▸ EXERCISE AIM
Every line below between the one holding "[Comandos do Bot]: https://go.k8s.io/bot-commands" and the one holding "[guia para testes]: /contributors/devel/sig-testing/testing.md", inclusive, should be copied exactly, and no other line.
------------------------------------------------
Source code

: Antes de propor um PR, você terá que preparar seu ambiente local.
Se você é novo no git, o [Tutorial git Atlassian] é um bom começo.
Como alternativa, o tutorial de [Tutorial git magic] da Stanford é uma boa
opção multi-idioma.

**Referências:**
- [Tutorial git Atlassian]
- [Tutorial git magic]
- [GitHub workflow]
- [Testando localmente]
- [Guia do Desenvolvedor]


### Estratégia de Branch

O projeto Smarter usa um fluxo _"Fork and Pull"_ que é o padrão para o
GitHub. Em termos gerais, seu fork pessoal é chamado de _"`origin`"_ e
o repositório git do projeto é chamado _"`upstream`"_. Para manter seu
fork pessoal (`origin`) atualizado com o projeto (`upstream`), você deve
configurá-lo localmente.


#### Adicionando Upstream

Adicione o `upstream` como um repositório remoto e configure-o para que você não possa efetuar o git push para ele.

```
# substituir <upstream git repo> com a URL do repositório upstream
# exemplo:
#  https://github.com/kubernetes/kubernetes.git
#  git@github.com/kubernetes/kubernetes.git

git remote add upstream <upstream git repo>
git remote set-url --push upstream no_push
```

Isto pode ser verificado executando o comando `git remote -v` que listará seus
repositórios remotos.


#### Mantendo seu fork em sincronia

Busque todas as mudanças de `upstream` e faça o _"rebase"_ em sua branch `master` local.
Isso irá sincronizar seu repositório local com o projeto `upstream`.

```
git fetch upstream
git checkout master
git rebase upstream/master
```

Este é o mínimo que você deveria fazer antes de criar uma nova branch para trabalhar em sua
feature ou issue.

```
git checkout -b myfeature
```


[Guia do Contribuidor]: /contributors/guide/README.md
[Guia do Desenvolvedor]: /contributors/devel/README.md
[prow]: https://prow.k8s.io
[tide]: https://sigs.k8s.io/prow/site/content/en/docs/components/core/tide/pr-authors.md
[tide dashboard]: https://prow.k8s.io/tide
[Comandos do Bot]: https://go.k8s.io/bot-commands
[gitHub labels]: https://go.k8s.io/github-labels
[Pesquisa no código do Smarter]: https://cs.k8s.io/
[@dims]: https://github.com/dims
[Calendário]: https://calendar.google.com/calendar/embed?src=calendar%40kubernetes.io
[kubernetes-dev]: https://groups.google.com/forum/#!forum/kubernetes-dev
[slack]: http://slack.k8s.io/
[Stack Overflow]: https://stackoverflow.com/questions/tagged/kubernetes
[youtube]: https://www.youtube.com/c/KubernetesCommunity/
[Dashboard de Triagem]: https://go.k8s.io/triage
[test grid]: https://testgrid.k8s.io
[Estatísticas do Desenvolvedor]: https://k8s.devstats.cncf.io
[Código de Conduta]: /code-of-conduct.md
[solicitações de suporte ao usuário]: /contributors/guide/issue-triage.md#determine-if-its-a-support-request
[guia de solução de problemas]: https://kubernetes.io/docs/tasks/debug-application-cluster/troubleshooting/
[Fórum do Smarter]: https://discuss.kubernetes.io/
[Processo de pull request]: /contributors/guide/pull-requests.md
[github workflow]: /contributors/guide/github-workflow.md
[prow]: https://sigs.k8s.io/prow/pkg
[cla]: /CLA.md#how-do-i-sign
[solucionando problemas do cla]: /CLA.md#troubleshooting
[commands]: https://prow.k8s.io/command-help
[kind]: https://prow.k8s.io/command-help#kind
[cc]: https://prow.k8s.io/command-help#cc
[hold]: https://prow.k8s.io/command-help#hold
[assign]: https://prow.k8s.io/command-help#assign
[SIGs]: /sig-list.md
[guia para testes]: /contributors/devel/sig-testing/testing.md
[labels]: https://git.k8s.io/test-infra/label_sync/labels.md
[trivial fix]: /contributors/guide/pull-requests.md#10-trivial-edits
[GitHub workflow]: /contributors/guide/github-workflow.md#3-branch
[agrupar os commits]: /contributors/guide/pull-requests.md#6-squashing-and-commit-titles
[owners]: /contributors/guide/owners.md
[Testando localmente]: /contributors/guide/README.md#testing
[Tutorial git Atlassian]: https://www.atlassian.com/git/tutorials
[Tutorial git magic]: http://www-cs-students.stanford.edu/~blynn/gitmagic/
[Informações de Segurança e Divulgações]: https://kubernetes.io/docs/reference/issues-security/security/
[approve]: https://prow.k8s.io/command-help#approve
------------------------------------------------
▸ OUTPUT FOR THIS EXERCISE
[Comandos do Bot]: https://go.k8s.io/bot-commands
[gitHub labels]: https://go.k8s.io/github-labels
[Pesquisa no código do Smarter]: https://cs.k8s.io/
[@dims]: https://github.com/dims
[Calendário]: https://calendar.google.com/calendar/embed?src=calendar%40kubernetes.io
[kubernetes-dev]: https://groups.google.com/forum/#!forum/kubernetes-dev
[slack]: http://slack.k8s.io/
[Stack Overflow]: https://stackoverflow.com/questions/tagged/kubernetes
[youtube]: https://www.youtube.com/c/KubernetesCommunity/
[Dashboard de Triagem]: https://go.k8s.io/triage
[test grid]: https://testgrid.k8s.io
[Estatísticas do Desenvolvedor]: https://k8s.devstats.cncf.io
[Código de Conduta]: /code-of-conduct.md
[solicitações de suporte ao usuário]: /contributors/guide/issue-triage.md#determine-if-its-a-support-request
[guia de solução de problemas]: https://kubernetes.io/docs/tasks/debug-application-cluster/troubleshooting/
[Fórum do Smarter]: https://discuss.kubernetes.io/
[Processo de pull request]: /contributors/guide/pull-requests.md
[github workflow]: /contributors/guide/github-workflow.md
[prow]: https://sigs.k8s.io/prow/pkg
[cla]: /CLA.md#how-do-i-sign
[solucionando problemas do cla]: /CLA.md#troubleshooting
[commands]: https://prow.k8s.io/command-help
[kind]: https://prow.k8s.io/command-help#kind
[cc]: https://prow.k8s.io/command-help#cc
[hold]: https://prow.k8s.io/command-help#hold
[assign]: https://prow.k8s.io/command-help#assign
[SIGs]: /sig-list.md
[guia para testes]: /contributors/devel/sig-testing/testing.md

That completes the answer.